Transformer Architecture Q&A · Lesson 9 of 23
Decoder-Only Models: GPT, LLaMA, Mistral
What Decoder-Only Means
A decoder-only model is a stack of transformer blocks where each block uses causally masked self-attention — no cross-attention, no encoder. Every token can only attend to tokens that came before it (including itself):
Input: "The cat sat on"
↓ causal self-attention ↓
each token attends LEFT only
Output: distribution over vocabulary for NEXT token
Position 4 output → predicts "the" or "mat" etc.The causal mask ensures that during training, position i cannot see positions i+1, i+2, ... This lets the model be trained and run autoregressively.
GPT Architecture
GPT (Generative Pre-trained Transformer) is the canonical decoder-only model:
Token Embeddings + Positional Encodings
↓
[Decoder Block 1]
Masked Multi-Head Self-Attention
Feed-Forward Network
(Residual + LayerNorm at each step)
↓
[Decoder Block 2]
...
[Decoder Block N]
↓
Linear + Softmax → next-token probability distributionNo cross-attention exists because there is no encoder. The decoder attends only to itself.
Pretraining: Next-Token Prediction
GPT is pretrained with a simple objective — predict the next token given all previous tokens:
Input: "The cat sat"
Target: "cat sat on" (input shifted right by 1)
At each position i:
model sees tokens 0..i
predicts token i+1
Loss: cross-entropy over ALL positions simultaneously
(no masking of the loss, unlike MLM where only masked positions count)This is called causal language modelling (CLM) or autoregressive language modelling. It's maximally data-efficient — every token in the sequence provides a training signal.
GPT Variants
| Model | Params | Key difference | |-------|--------|----------------| | GPT-1 | 117M | Original, 12 layers | | GPT-2 | 1.5B | Larger, zero-shot capabilities emerge | | GPT-3 | 175B | Few-shot learning from context only | | GPT-4 | ~1T est. | Multimodal, RLHF-aligned | | LLaMA 2 | 7B–70B | Open weights, grouped-query attention | | Mistral 7B | 7B | Sliding window attention, GQA | | Falcon | 7B–180B | Multi-query attention |
All use the same fundamental architecture: stacked causally-masked self-attention blocks.
Autoregressive Generation
At inference, the model generates one token at a time:
import torch
import torch.nn.functional as F
def generate(model, prompt_ids, max_new_tokens=50, temperature=1.0):
ids = prompt_ids.clone()
for _ in range(max_new_tokens):
# Forward pass on all tokens generated so far
logits = model(ids) # (1, seq_len, vocab_size)
next_logits = logits[:, -1, :] # last position only
# Sample
probs = F.softmax(next_logits / temperature, dim=-1)

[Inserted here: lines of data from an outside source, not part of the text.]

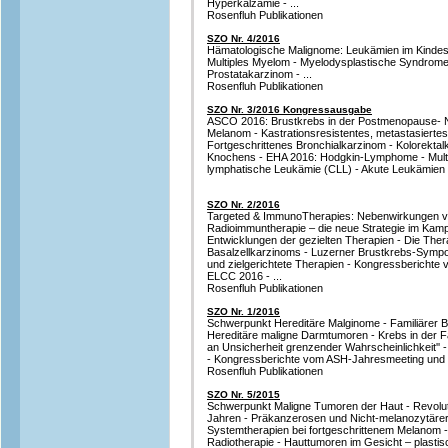
Hyperkalzämie - ...
Rosenfluh Publikationen
SZO Nr. 4/2016
Hämatologische Malignome: Leukämien im Kindesa
Multiples Myelom - Myelodysplastische Syndro
Prostatakarzinom - ...
Rosenfluh Publikationen
SZO Nr. 3/2016 Kongressausgabe
ASCO 2016: Brustkrebs in der Postmenopause- N
Melanom - Kastrationsresistentes, metastasierte
Fortgeschrittenes Bronchialkarzinom - Kolorekta
Knochens - EHA 2016: Hodgkin-Lymphome - Mult
lymphatische Leukämie (CLL) - Akute Leukämien
SZO Nr. 2/2016
Targeted & ImmunoTherapies: Nebenwirkungen vo
Radioimmuntherapie – die neue Strategie im Kam
Entwicklungen der gezielten Therapien - Die Ther
Basalzellkarzinoms - Luzerner Brustkrebs-Symp
und zielgerichtete Therapien - Kongressberich
ELCC 2016 - ...
Rosenfluh Publikationen
SZO Nr. 1/2016
Schwerpunkt Hereditäre Malginome - Familiärer B
Hereditäre maligne Darmtumoren - Krebs in der Fa
an Unsicherheit grenzender Wahrscheinlichkeit''
- Kongressberichte vom ASH-Jahresmeeting und 
Rosenfluh Publikationen
SZO Nr. 5/2015
Schwerpunkt Maligne Tumoren der Haut - Revolut
Jahren - Präkanzerosen und Nicht-melanozytärer 
Systemtherapien bei fortgeschrittenem Melanom
Radiotherapie - Hauttumoren im Gesicht – plastis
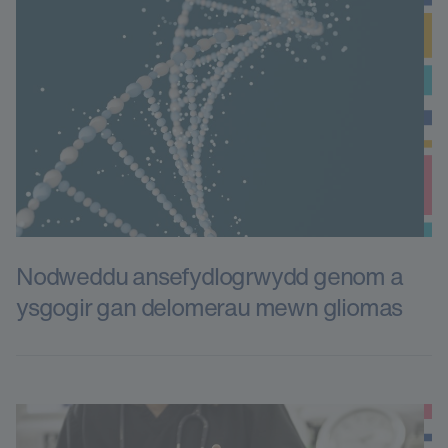
Nodweddu ansefydlogrwydd genom a
ysgogir gan delomerau mewn gliomas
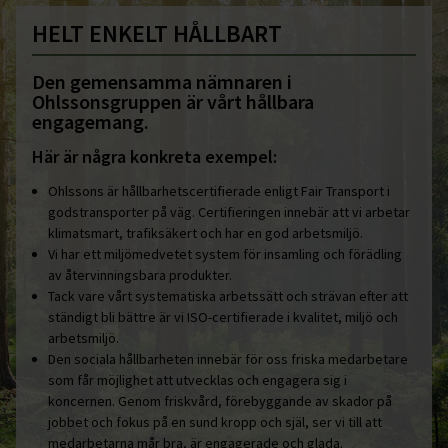
HELT ENKELT HÅLLBART
Den gemensamma nämnaren i
Ohlssonsgruppen är vårt hållbara
engagemang.
Här är några konkreta exempel:
Ohlssons är hållbarhetscertifierade enligt Fair Transport i
godstransporter på väg. Certifieringen innebär att vi arbetar
klimatsmart, trafiksäkert och har en god arbetsmiljö.
Vi har ett miljömedvetet system för insamling och förädling
av återvinningsbara produkter.
Tack vare vårt systematiska arbetssätt och strävan efter att
ständigt bli bättre är vi ISO-certifierade i kvalitet, miljö och
arbetsmiljö.
Den sociala hållbarheten innebär för oss friska medarbetare
som får möjlighet att utvecklas och engagera sig i
koncernen. Genom friskvård, förebyggande av skador på
jobbet och fokus på en sund kropp och själ, ser vi till att
medarbetarna mår bra, är engagerade och glada.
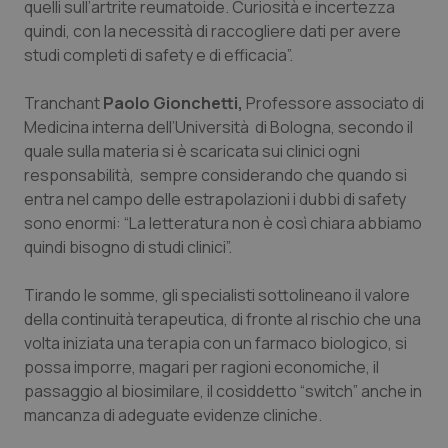
quelli sull’artrite reumatoide. Curiosità e incertezza
Salute orale & impianti
quindi, con la necessità di raccogliere dati per avere
studi completi di safety e di efficacia”.
Sangue & coagulazione
Tranchant
Paolo Gionchetti,
Professore associato di
Tiroide
Medicina interna dell’Università di Bologna, secondo il
quale sulla materia si è scaricata sui clinici ogni
responsabilità, sempre considerando che quando si
Tumore al seno
entra nel campo delle estrapolazioni i dubbi di safety
sono enormi: “La letteratura non è così chiara abbiamo
Tumore ovarico
quindi bisogno di studi clinici”.
Tumori del Polmone & Testa Collo
Tirando le somme, gli specialisti sottolineano il valore
della continuità terapeutica, di fronte al rischio che una
Tumori gastrointestinali
volta iniziata una terapia con un farmaco biologico, si
possa imporre, magari per ragioni economiche, il
Ulcera & Reflusso
passaggio al biosimilare, il cosiddetto “switch” anche in
mancanza di adeguate evidenze cliniche.
Vaccini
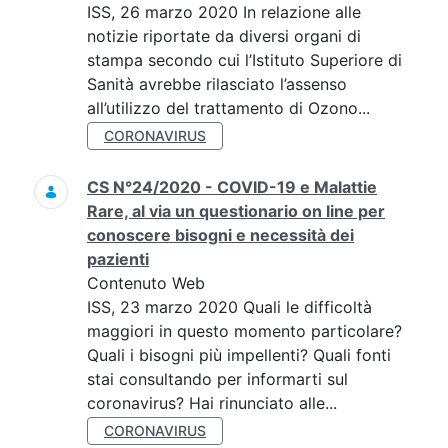
ISS, 26 marzo 2020 In relazione alle
notizie riportate da diversi organi di
stampa secondo cui l’Istituto Superiore di
Sanità avrebbe rilasciato l’assenso
all’utilizzo del trattamento di Ozono...
CORONAVIRUS
CS N°24/2020 - COVID-19 e Malattie
Rare, al via un questionario on line per
conoscere bisogni e necessità dei
pazienti
Contenuto Web
ISS, 23 marzo 2020 Quali le difficoltà
maggiori in questo momento particolare?
Quali i bisogni più impellenti? Quali fonti
stai consultando per informarti sul
coronavirus? Hai rinunciato alle...
CORONAVIRUS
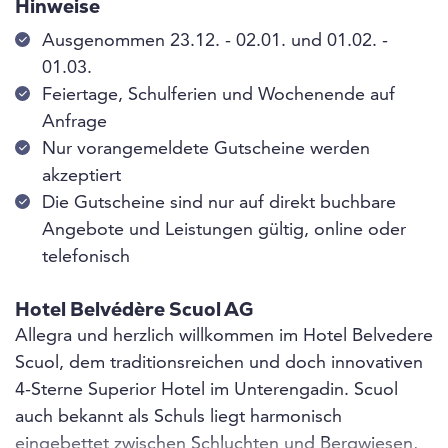
Hinweise
Ausgenommen 23.12. - 02.01. und 01.02. -
01.03.
Feiertage, Schulferien und Wochenende auf
Anfrage
Nur vorangemeldete Gutscheine werden
akzeptiert
Die Gutscheine sind nur auf direkt buchbare
Angebote und Leistungen gültig, online oder
telefonisch
Hotel Belvédère Scuol AG
Allegra und herzlich willkommen im Hotel Belvedere
Scuol, dem traditionsreichen und doch innovativen
4-Sterne Superior Hotel im Unterengadin. Scuol
auch bekannt als Schuls liegt harmonisch
eingebettet zwischen Schluchten und Bergwiesen,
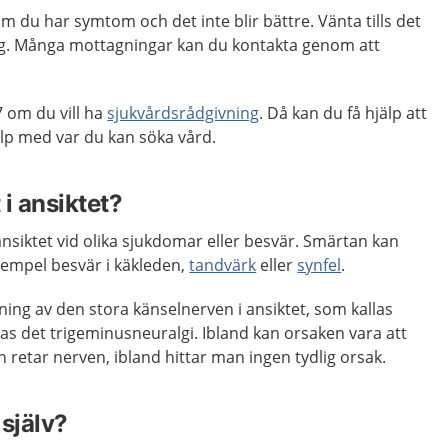
m du har symtom och det inte blir bättre. Vänta tills det
elg. Många mottagningar kan du kontakta genom att
 om du vill ha
sjukvårdsrådgivning
. Då kan du få hjälp att
p med var du kan söka vård.
 i ansiktet?
i ansiktet vid olika sjukdomar eller besvär. Smärtan kan
exempel besvär i käkleden,
tandvärk
eller
synfel
.
ning av den stora känselnerven i ansiktet, som kallas
as det trigeminusneuralgi. Ibland kan orsaken vara att
h retar nerven, ibland hittar man ingen tydlig orsak.
själv?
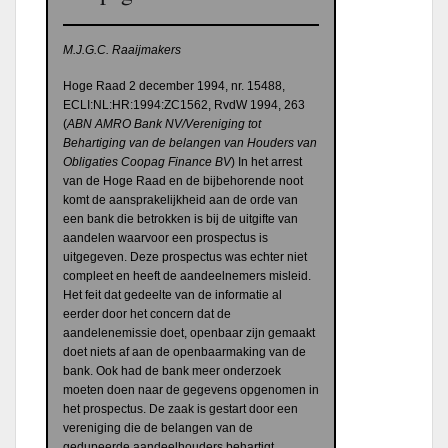
M.J.G.C. Raaijmakers
Hoge Raad 2 december 1994, nr.
15488,
ECLI:NL:HR:1994:ZC1562, RvdW 1994, 263
(
ABN AMRO Bank NV/Vereniging tot
Behartiging van de belangen van Houders van
Obligaties Coopag Finance BV
) In het arrest
van de Hoge Raad en de bijbehorende noot
komt de aansprakelijkheid aan de orde van
een bank die betrokken is bij de uitgifte van
aandelen waarvoor een prospectus is
uitgegeven. Deze prospectus was echter niet
compleet en heeft de aandeelnemers misleid.
Het feit dat gedeelte van de informatie al
eerder door het concern dat de
aandelenemissie doet, openbaar zijn gemaakt
doet niets af aan de openbaarmaking van de
bank. Ook had de bank meer onderzoek
moeten doen naar de gegevens opgenomen in
het prospectus. De zaak is gestart door een
vereniging die de belangen van de
gedupeerde aandeelhouders behartigt.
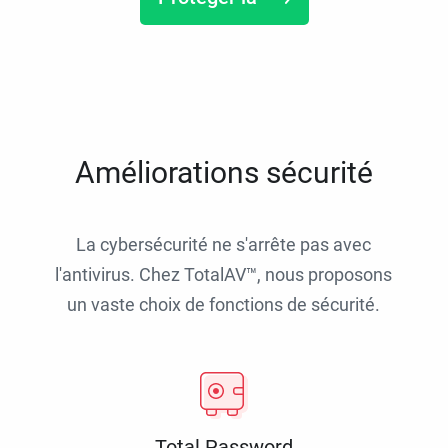
Améliorations sécurité
La cybersécurité ne s'arrête pas avec
l'antivirus. Chez TotalAV™, nous proposons
un vaste choix de fonctions de sécurité.
Total Password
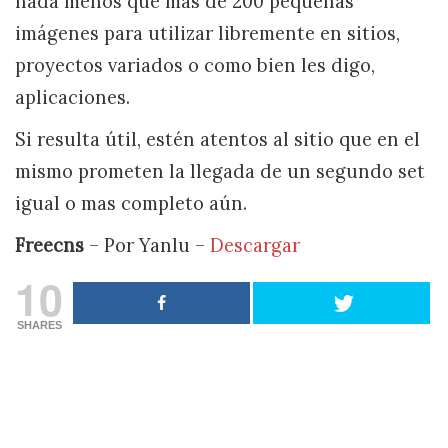
nada menos que mas de 200 pequeñas
imágenes para utilizar libremente en sitios,
proyectos variados o como bien les digo,
aplicaciones.
Si resulta útil, estén atentos al sitio que en el
mismo prometen la llegada de un segundo set
igual o mas completo aún.
Freecns
– Por Yanlu –
Descargar
10
SHARES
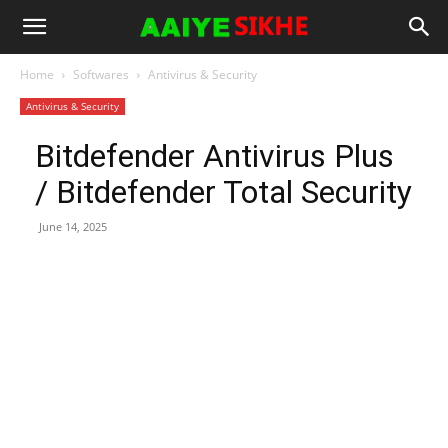
Home
Softwares
Antivirus & Security
Antivirus & Security
Bitdefender Antivirus Plus
/ Bitdefender Total Security
June 14, 2025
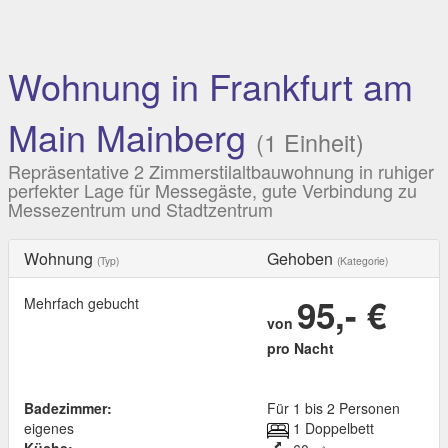
Wohnung in Frankfurt am
Main Mainberg
(1 Einheit)
Repräsentative 2 Zimmerstilaltbauwohnung in ruhiger
perfekter Lage für Messegäste, gute Verbindung zu
Messezentrum und Stadtzentrum
Wohnung
Gehoben
(Typ)
(Kategorie)
95,- €
Mehrfach gebucht
von
pro Nacht
Badezimmer:
Für 1 bis 2 Personen
eigenes
1 Doppelbett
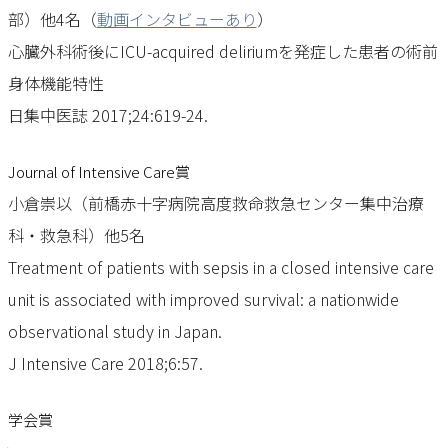
部）他4名（
動画インタビューあり
）
心臓外科術後にICU-acquired deliriumを発症した患者の術前
身体機能特性
日集中医誌 2017;24:619-24.
Journal of Intensive Care賞
小倉崇以（前橋赤十字病院高度救命救急センター集中治療
科・救急科）他5名
Treatment of patients with sepsis in a closed intensive care
unit is associated with improved survival: a nationwide
observational study in Japan.
J Intensive Care 2018;6:57.
学会賞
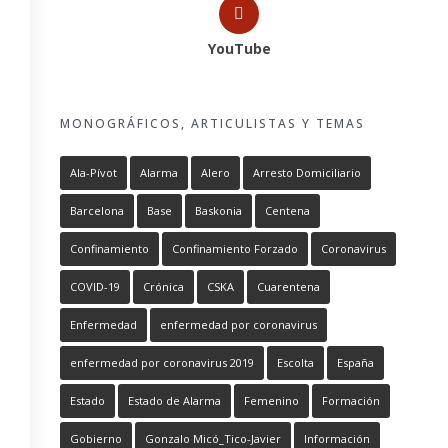
YouTube
MONOGRÁFICOS, ARTICULISTAS Y TEMAS
Ala-Pívot
Alarma
Alero
Arresto Domiciliario
Barcelona
Base
Baskonia
Centena
Confinamiento
Confinamiento Forzado
Coronavirus
COVID-19
Crónica
CSKA
Cuarentena
Enfermedad
enfermedad por coronavirus
enfermedad por coronavirus 2019
Escolta
España
Estado
Estado de Alarma
Femenino
Formación
Gobierno
Gonzalo Micó_Tico-Javier
Información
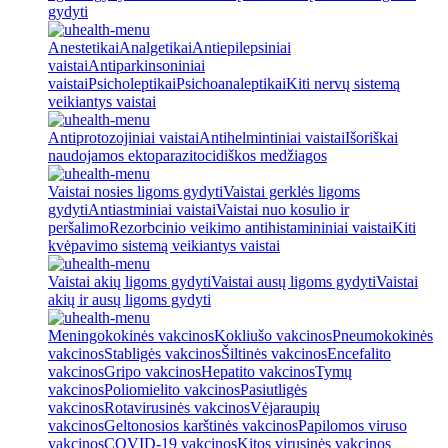
gydyti
Anestetikai
Analgetikai
Antiepilepsiniai
vaistai
Antiparkinsoniniai
vaistai
Psicholeptikai
Psichoanaleptikai
Kiti nervų sistemą
veikiantys vaistai
Antiprotozojiniai vaistai
Antihelmintiniai vaistai
Išoriškai
naudojamos ektoparazitocidiškos medžiagos
Vaistai nosies ligoms gydyti
Vaistai gerklės ligoms
gydyti
Antiastminiai vaistai
Vaistai nuo kosulio ir
peršalimo
Rezorbcinio veikimo antihistamininiai vaistai
Kiti
kvėpavimo sistemą veikiantys vaistai
Vaistai akių ligoms gydyti
Vaistai ausų ligoms gydyti
Vaistai
akių ir ausų ligoms gydyti
Meningokokinės vakcinos
Kokliušo vakcinos
Pneumokokinės
vakcinos
Stabligės vakcinos
Šiltinės vakcinos
Encefalito
vakcinos
Gripo vakcinos
Hepatito vakcinos
Tymų
vakcinos
Poliomielito vakcinos
Pasiutligės
vakcinos
Rotavirusinės vakcinos
Vėjaraupių
vakcinos
Geltonosios karštinės vakcinos
Papilomos viruso
vakcinos
COVID-19 vakcinos
Kitos virusinės vakcinos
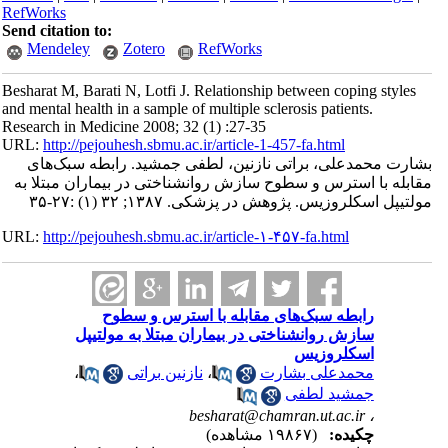
RefWorks
Send citation to:
Mendeley
Zotero
RefWorks
Besharat M, Barati N, Lotfi J. Relationship between coping styles
and mental health in a sample of multiple sclerosis patients.
Research in Medicine 2008; 32 (1) :27-35
URL:
http://pejouhesh.sbmu.ac.ir/article-1-457-fa.html
بشارت محمدعلی، براتی نازنین، لطفی جمشید. رابطه سبک‌های
مقابله با استرس و سطوح سازش روانشناختی در بیماران مبتلا به
مولتیپل اسکلروزیس. پژوهش در پزشکی. ۱۳۸۷; ۳۲ (۱) :۲۷-۳۵
URL:
http://pejouhesh.sbmu.ac.ir/article-۱-۴۵۷-fa.html
رابطه سبک‌های مقابله با استرس و سطوح
سازش روانشناختی در بیماران مبتلا به مولتیپل
اسکلروزیس
محمدعلی بشارت
،
نازنین براتی
،
جمشید لطفی
besharat@chamran.ut.ac.ir
،
چکیده:
(۱۹۸۶۷ مشاهده)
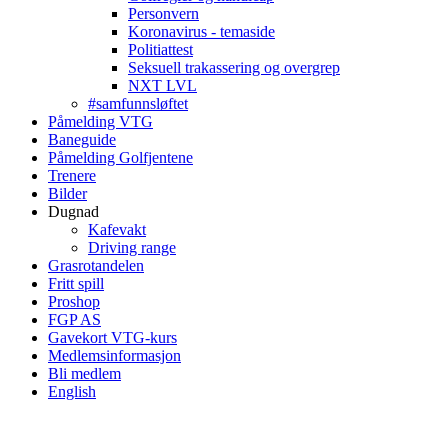
Personvern
Koronavirus - temaside
Politiattest
Seksuell trakassering og overgrep
NXT LVL
#samfunnsløftet
Påmelding VTG
Baneguide
Påmelding Golfjentene
Trenere
Bilder
Dugnad
Kafevakt
Driving range
Grasrotandelen
Fritt spill
Proshop
FGP AS
Gavekort VTG-kurs
Medlemsinformasjon
Bli medlem
English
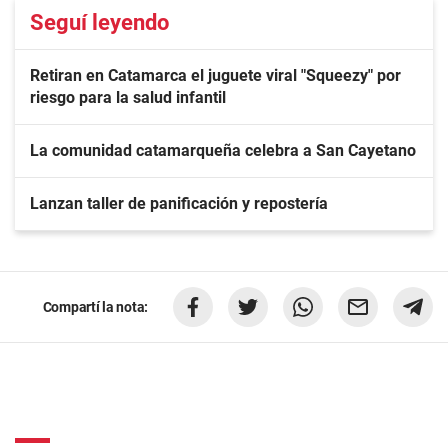
Seguí leyendo
Retiran en Catamarca el juguete viral "Squeezy" por
riesgo para la salud infantil
La comunidad catamarqueña celebra a San Cayetano
Lanzan taller de panificación y repostería
Compartí la nota:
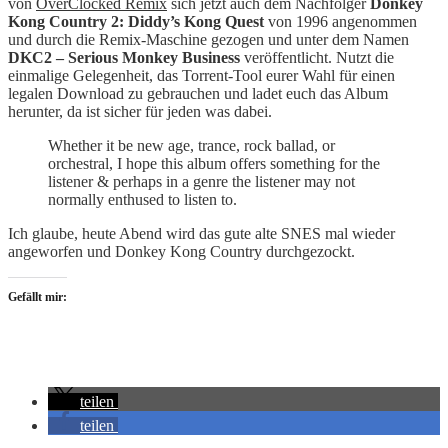
von
OverClocked Remix
sich jetzt auch dem Nachfolger
Donkey
Kong Country 2: Diddy’s Kong Quest
von 1996 angenommen
und durch die Remix-Maschine gezogen und unter dem Namen
DKC2 – Serious Monkey Business
veröffentlicht. Nutzt die
einmalige Gelegenheit, das Torrent-Tool eurer Wahl für einen
legalen Download zu gebrauchen und ladet euch das Album
herunter, da ist sicher für jeden was dabei.
Whether it be new age, trance, rock ballad, or
orchestral, I hope this album offers something for the
listener & perhaps in a genre the listener may not
normally enthused to listen to.
Ich glaube, heute Abend wird das gute alte SNES mal wieder
angeworfen und Donkey Kong Country durchgezockt.
Gefällt mir:
teilen
teilen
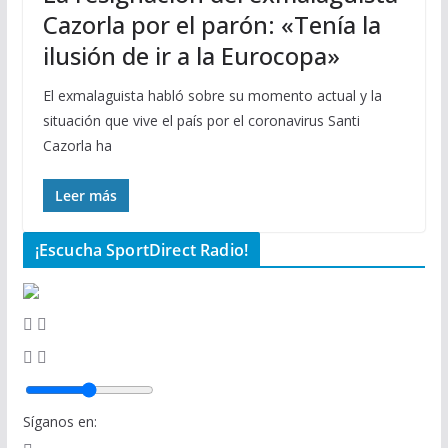
Cazorla por el parón: «Tenía la
ilusión de ir a la Eurocopa»
El exmalaguista habló sobre su momento actual y la
situación que vive el país por el coronavirus Santi
Cazorla ha
Leer más
¡Escucha SportDirect Radio!
Síganos en:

next_token = torch.multinomial(probs, num_samples=1)
ids = torch.cat([ids, next_token], dim=1)
if next_token.item() == model.eos_token_id:
break
return idsEach step feeds all previously generated tokens back in. The KV cache avoids recomputing attention for already-processed tokens.
Decoder-Only vs Encoder-Only
| Property | Encoder-Only (BERT) | Decoder-Only (GPT) | |----------|---------------------|---------------------| | Attention | Bidirectional | Causal (left-only) | | Pretraining | Masked LM (15% masked) | Next-token prediction | | Output | Contextualised embeddings | Next-token distribution | | Context | Full sequence | Past tokens only | | Good for | Classification, NER, QA | Generation, chat, summarisation | | Cannot do natively | Generation | Rich bidirectional understanding |
Why Decoder-Only Dominates Modern LLMs
Despite the seemingly weaker unidirectional attention, decoder-only models dominate because:
- Scale: Next-token prediction scales seamlessly with data and compute
- Generality: Generation subsumes most tasks — even classification can be framed as "generate the label"
- In-context learning: The autoregressive format naturally supports few-shot prompting
- No architectural mismatch: No separate encoder/decoder to balance during training
Encoder-only models still win on tasks requiring rich bidirectional representations with small fine-tuning datasets (NER, sentence similarity).
Interview Answer
"Decoder-only models like GPT use causally masked self-attention — each token can only attend to past tokens, enabling autoregressive generation. They're pretrained with next-token prediction: given all previous tokens, predict the next one, with a loss signal at every position. At inference, tokens are generated one at a time, feeding each output back as the next input. They can't do bidirectional understanding natively, but their generality at scale makes them the dominant architecture for modern LLMs."